Ce fut longtemps, je crois, la doctrine de l’Église romaine. Des visions des saints, on créa au Moyen Âge nombre de symboles qui ensuite se matérialisèrent dans les églises sous forme de tableaux, de statues. En préparant une conférence sur l’art baroque en Savoie et en lisant à cet effet un excellent livre de Fernand Roulier, j’ai appris que la Contre-Réforme, à la fin du seizième siècle, avait, pour empêcher les abus dénoncés par les Réformateurs, interdit la création de symboles nouveaux: seuls étaient permis de représentation ceux que la Bible contenait (par exemple la colombe figurant le Saint-Esprit, ou l’Ancien des Jours pour le Père céleste), ou ceux que la tradition avait consacrés, en particulier lorsqu’ils venaient de saint François d’Assise et de ses disciples - tel saint Bonaventure, qui aurait eu le premier la vision du Sacré-Cœur.
 
Or, la littérature catholique, effectivement, tendit à rejeter toute forme de figures nouvelles.

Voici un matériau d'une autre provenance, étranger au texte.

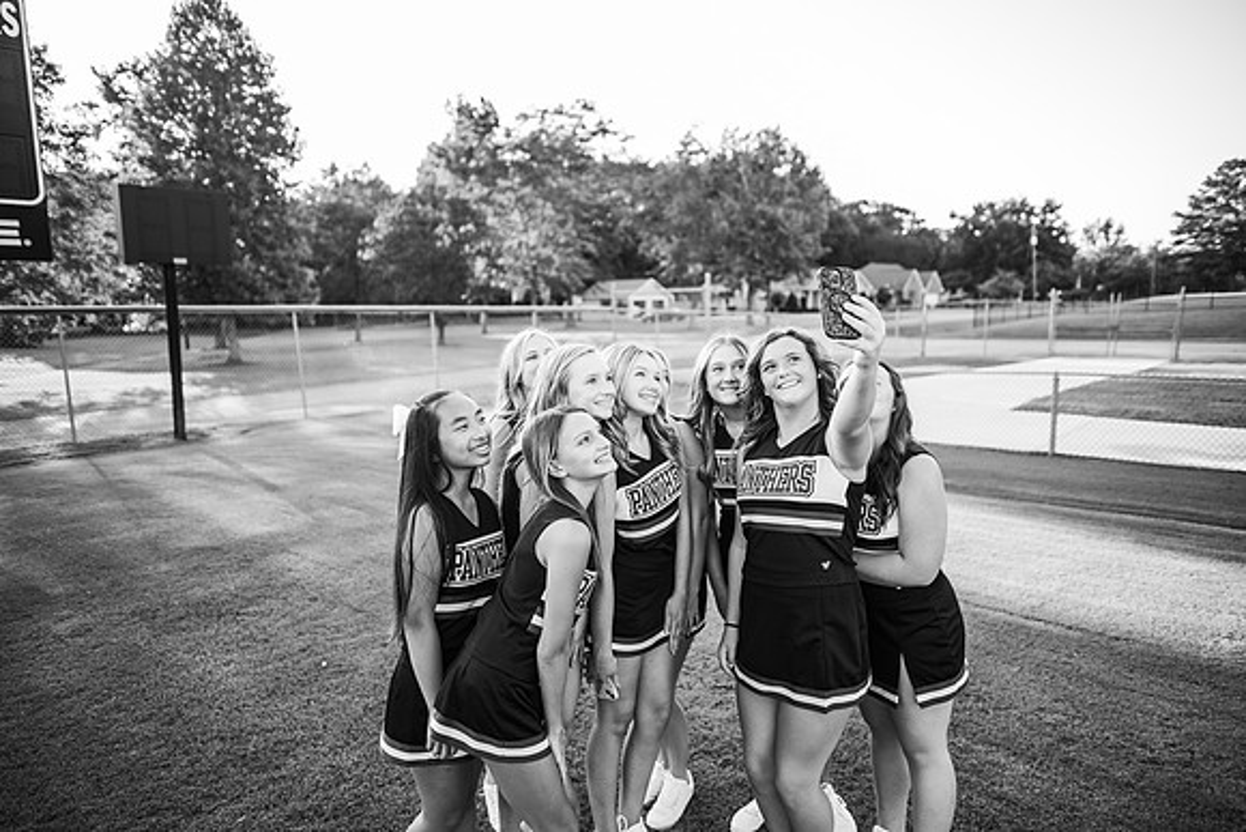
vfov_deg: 53.2
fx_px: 831
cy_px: 416
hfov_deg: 73.7
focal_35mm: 24
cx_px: 623
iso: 125
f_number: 2
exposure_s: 1/500
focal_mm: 24
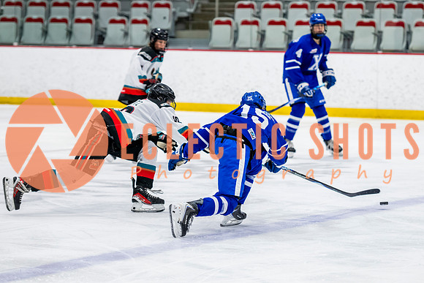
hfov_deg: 11.7
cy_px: 147
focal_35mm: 176
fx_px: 2069
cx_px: 246
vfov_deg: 7.8
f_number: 3.2
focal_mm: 122
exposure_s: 1/800
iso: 1600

D’abord,  il fut licite et même recommandé de vénérer les anciennes, comme on le voit chez François de Sales, qui à cet égard était encore médiéval; mais peu à peu, on rejeta tout ce qui était regardé comme impur, comme insuffisamment sublime, et Pierre de Bérulle, à Paris, n’accorda somme toute comme icône digne d’adoration que l’image de Jésus-Christ. Le rationalisme, notamment en France, s’empara du catholicisme et réduisit peu à peu le merveilleux chrétien à quelques figures, d’ailleurs subrepticement soumises au naturalisme historique: Ernest Renan, avec sa Vie de Jésus, ne fut pas désavoué.
 
Parallèlement, le besoin de créer des figures nouvelles se développa, et ce fut, bientôt, contre le catholicisme officiel. Même Joseph de Maistre dut se nourrir du lait de l’illuminisme de Saint-Martin pour demeurer dans la vision prophétique. Et on sait que Victor Hugo rejeta l’Église latine parce qu’elle rejetait l’imagination libre. Goethe et Flaubert du reste se distancièrent d’emblée de la religion officielle.
 
Or, François de Sales, pour dénier aux Réformateurs le droit d’être inspirés par le Saint-Esprit, assura que les prophètes de l’Ancien Testament appartenaient à un collège réglementé, clairement organisé: ce qui n’avait à mon avis que peu de sens et marquait sa volonté qu’on se soumît à Rome. Lui-même ne fut jamais assez hardi pour imiter les saints visionnaires!
 
Pour moi, la défiance vis-à-vis de l’imagination romantique a cette source.